Single Na channels from rat and rabbit ventricular cells were studied with use of the excised inside-out patch-clamp technique. To investigate local anesthetic interactions with Na channels modified by the ischemic metabolite lysophosphatidylcholine (LPC), the quaternary ammonium lidocaine derivative QX-222 [2-(trimethylamino)-N-(2,6-dimethylphenyl)acetamide] was applied to the cytoplasmic side of patches from untreated cells and from those treated with LPC for approximately 1 h. Single-channel amplitudes and kinetics for unmodified channels were similar to those reported previously for cardiac cells with a single-component, mean-channel open time. LPC-modified channels showed prolonged open channel bursting with a two-component, mean open time, suggesting two open states. Conductance sublevels to the 60-70% level of the main conductance were found in both unmodified and LPC-modified channels and also with and without QX-222 present. QX-222 reversibly shortened the open time of the unmodified channel and for both open times of the LPC-modified channel without decreasing single-channel amplitude. Calculated association rates for QX-222 with the channel were found to be greater for the open states of the modified channel than those for the unmodified channel. Thus the lidocaine analogue QX-222 interacts with and blocks the open state of both unmodified and LPC-modified, cardiac Na channels. The blocking effect on LPC-modified channels would be predicted to be greater both because of the longer dwell time in the high-affinity open states for modified channels and also because of an intrinsically greater association rate in the modified channels.
Local anaesthetic blockade of neuronal nicotinic ACh receptor-channels in rat parasympathetic ganglion cells.[Pubmed:7517326]

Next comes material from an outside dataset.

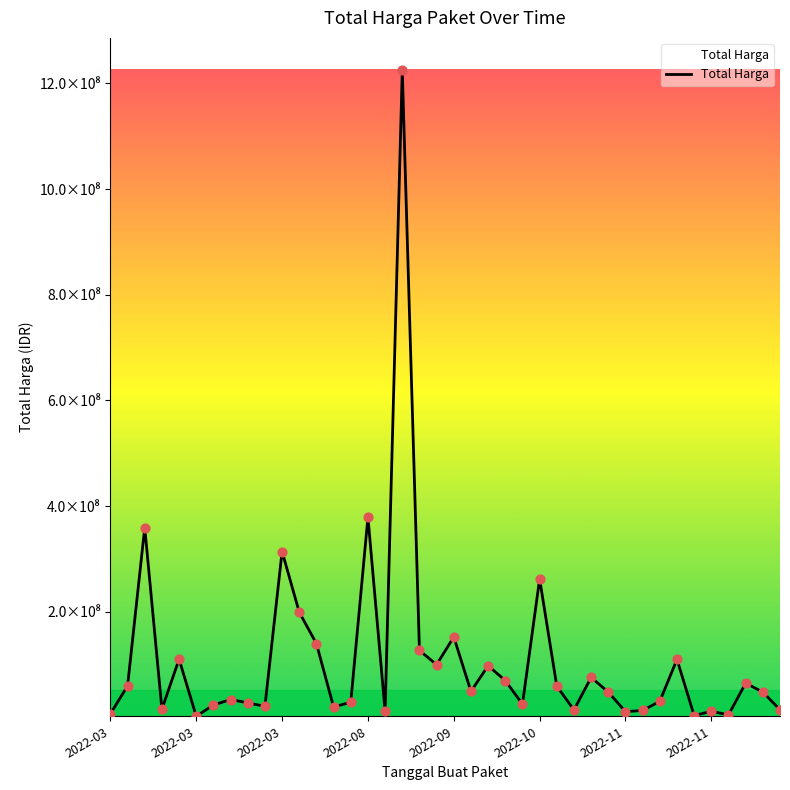

Does the chart have visible grid lines?

No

Br J Pharmacol. 1994 Mar;111(3):663-72.
1 The effects of the local anaesthetics QX-222 and procaine on nicotinic acetylcholine (ACh)-evoked currents in cultured parasympathetic cardiac neurones of the rat were investigated by use of the whole-cell, perforated-patch, and outside-out recording configurations of the patch clamp method. 2 QX-222 and procaine, applied to the extracellular surface, reversibly inhibited the peak amplitude of the whole-cell nicotinic ACh-evoked current in a concentration-dependent manner, with half-maximal inhibitory concentrations (IC50) of 28 microM and 2.8 microM, respectively, at -80 mV. In these neurones, the sustained inward current mediated by M1 muscarinic receptor activation was unaltered by QX-222, and neither local anaesthetic affected the adenosine 5'-triphosphate (ATP)-evoked current. 3 QX-222 and procaine block of nicotinic ACh-evoked inward current was voltage-dependent and enhanced by hyperpolarization. An e-fold change in their dissociation equilibrium constants (Kd) resulted from a 62 mV and a 122 mV change in membrane potential, respectively. 4 Both local anaesthetics produce a concentration-dependent increase in the half-time of decay of the nicotinic ACh-evoked inward current. 5 Measurements of unitary currents in outside-out patches showed that QX-222 reversibly increased the mean burst duration and closed time and reduced the mean channel open time and open-state probability of the nicotinic ACh receptor-channel (AChR) in a concentration-dependent manner. 6 The Kd and voltage sensitivity of local anaesthetic block of the nicotinic AChR in rat intracardiac neurones suggests that the pore-forming region of this channel differs from that of the AChR in frog and rat skeletal muscle and from the neuronal alpha 4 beta 2 ACh receptor-channel.